When we first start a business we are that business's most valuable asset. We are chef, cook, and bottle-washer.
If we grow things right, the business becomes our most valuable asset.
It makes money while we sleep.
That reversal is at the heart of the 3-cycle approach to small business management.
In the first (Traction) cycle, the focus is on growing sales and internal capacity. In the second cycle (Growth) the focus is on volume and profit, and the expansion of systems and growing a team. In the third cycle (Enterprise) the focus is on developing an enterprise with an independent management layer; a business that generates passive income for the owner and is a saleable asset. We call this an independent enterprise.

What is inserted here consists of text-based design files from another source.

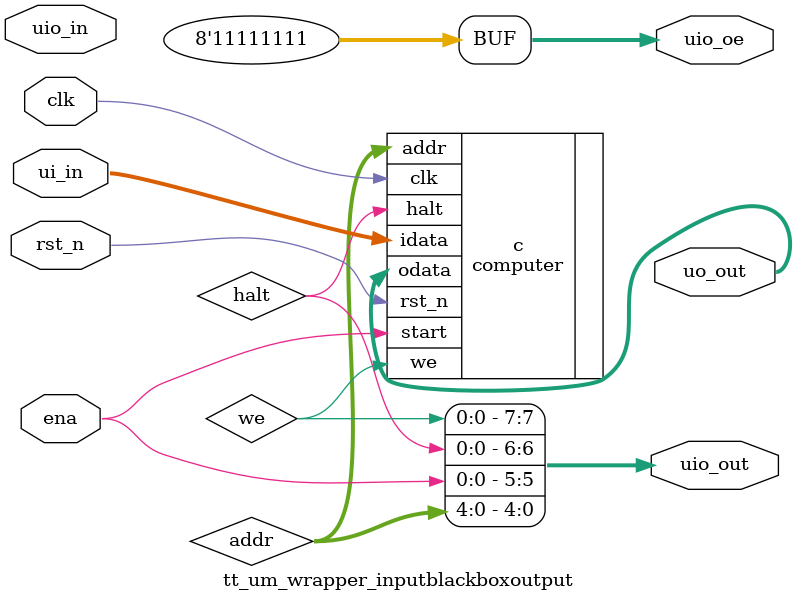
<source format=v>
module tt_um_wrapper_inputblackboxoutput (
    input  wire [7:0] ui_in,    // Dedicated inputs - connected to the input switches
    output wire [7:0] uo_out,   // Dedicated outputs - connected to the 7 segment display
    input  wire [7:0] uio_in,   // IOs: Bidirectional Input path
    output wire [7:0] uio_out,  // IOs: Bidirectional Output path
    output wire [7:0] uio_oe,   // IOs: Bidirectional Enable path (active high: 0=input, 1=output)
    input  wire       ena,      // will go high when the design is enabled
    input  wire       clk,      // clock
    input  wire       rst_n     // reset_n - low to reset
);


    // Set all bidirectional pins as outputs
    assign uio_oe = 8'b11111111;

    wire we;
    wire halt;
    wire [4:0] addr;
  
    computer c(
      .clk(clk),
      .rst_n(rst_n),

      .start(ena),
      .halt(halt),

      .we(we),
      .idata(ui_in),
      .odata(uo_out),
      .addr(addr)
    );
  
  
  assign uio_out = {we, halt, ena, addr};

endmodule

</source>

The approach is simple: once we have confirmed the market is interested in what we have to offer, our priority is to create an independent enterprise by delegating relentlessly.
The Traction Cycle, confirming market traction, maps onto what Les McKeown calls 'Early Struggle' in his excellent book Predictable Success. At this phase we test if we have a business at all: does anyone want what we have to sell?
Once that is established, we improve your business by delegating. It becomes a repetitive cycle of growing capacity (cash, talent, and systems) and growing demand (market share) in a challenging, often stressful see-saw motion that goes on for several years.
How do you know when you have 'arrived'?
Our definition for the 'right size' of a small business is simple.
Your business is the right size when everything that needs to be done is getting done, and everything that is getting done is getting done by people who enjoy what they are doing.
We work on the assumption people who are doing what they enjoy are generally working from a place of strength. Usually people who hate doing bookkeeping suck at it.
Along the way on this journey the owner must see increasing financial return on less time invested and an increasing amount of time leading the business instead of driving it from within. The rhythms for the owner slow down as the earnings pick up.
Read more: Alignment In Business
Effective business management works with goals and timelines. How long should all this take?
The Traction Cycle, or Mckeown's "Early Struggle", typically lasts from 1 to 5 years.
If you are doing things right, by year 5 you should be developing good systems and a small team to delegate to. You are in the Growth Cycle.
When your systems and team are in place, and you start to see a decline in the need for you to be present every hour in your business, you are in the Enterprise Cycle. If everything goes as it should and luck is largely on your side, you could be there by year 10.
How long it really takes depends on when you start focusing on growth, and the level of risk you are comfortable with. This is an investment strategy. Get in early and take smart risks.